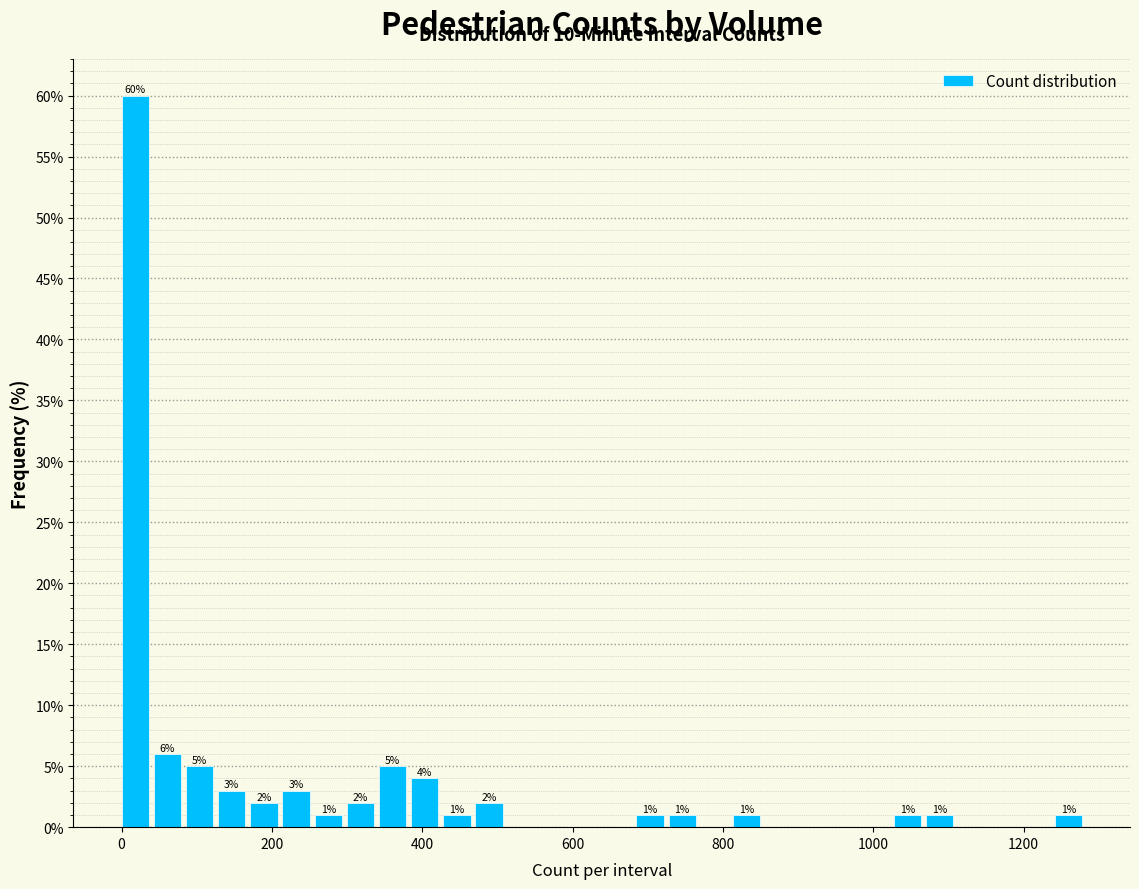

Around what value on the x-axis is the tallest bar? Give the approximate position of its centre, as read against the axis.

20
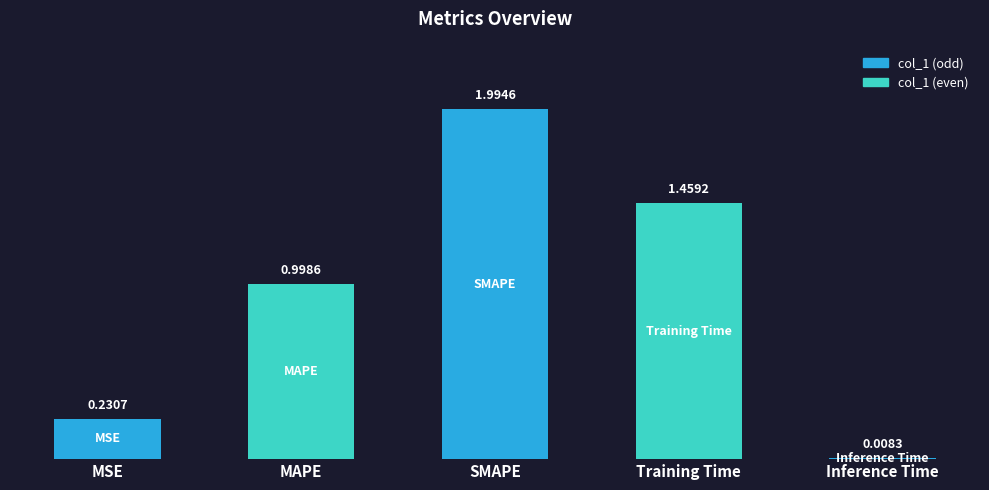

What position from the right is Training Time?

2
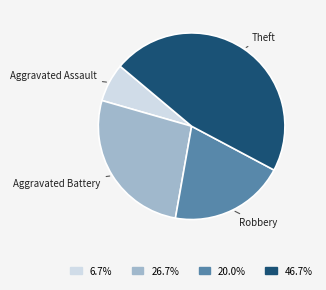

Does any single category account for the majority?

No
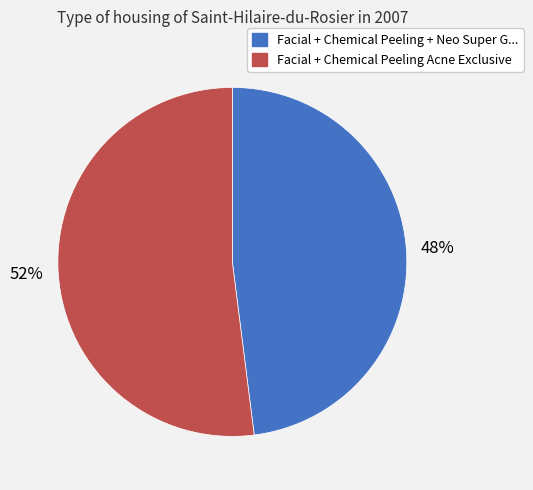

Does any single category account for the majority?

Yes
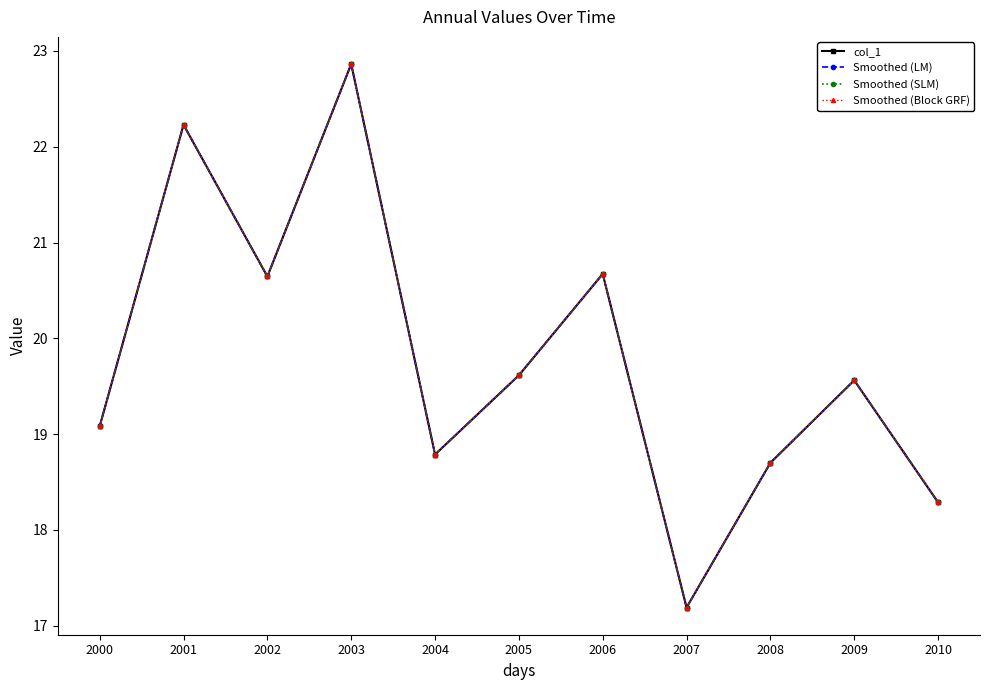

What is the maximum value for col_1?

22.9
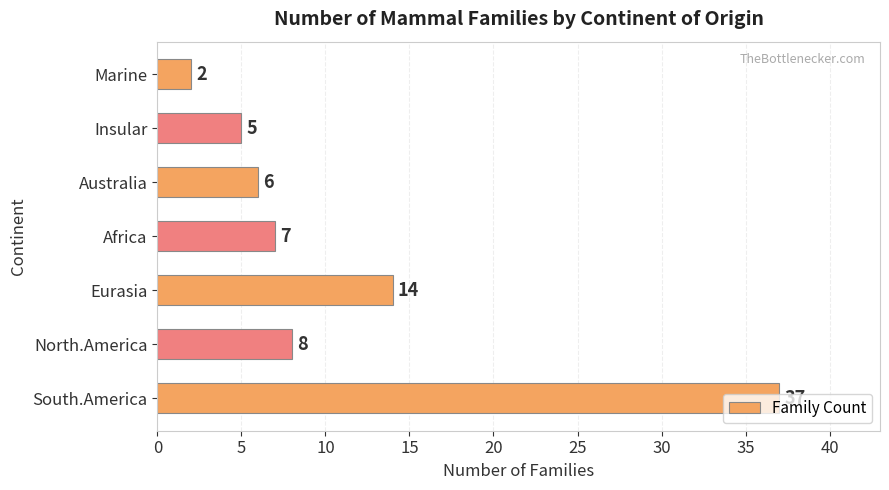

List the labels in order of value, largest first.

South.America, Eurasia, North.America, Africa, Australia, Insular, Marine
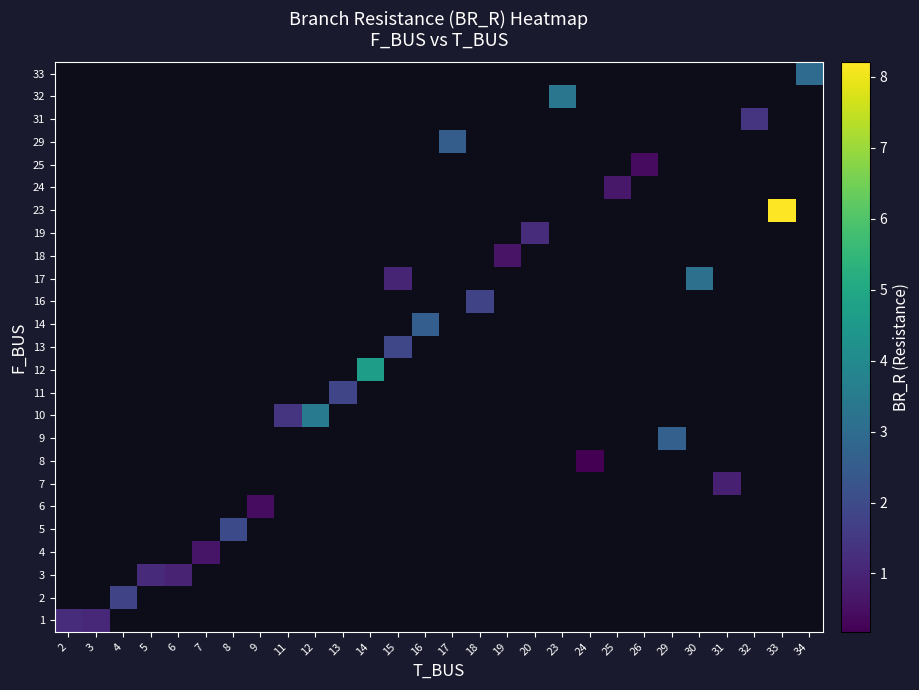

At how many categories does at least one series exceed 3?

5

### What to produce
Reproduce all of the lines above word for word, leaving out the pictures.

### Task response
Around what value on the x-axis is the tallest bar? Give the approximate position of its centre, as read against the axis.

20

What position from the right is Training Time?

2

Does any single category account for the majority?

No

Does any single category account for the majority?

Yes

What is the maximum value for col_1?

22.9

List the labels in order of value, largest first.

South.America, Eurasia, North.America, Africa, Australia, Insular, Marine

At how many categories does at least one series exceed 3?

5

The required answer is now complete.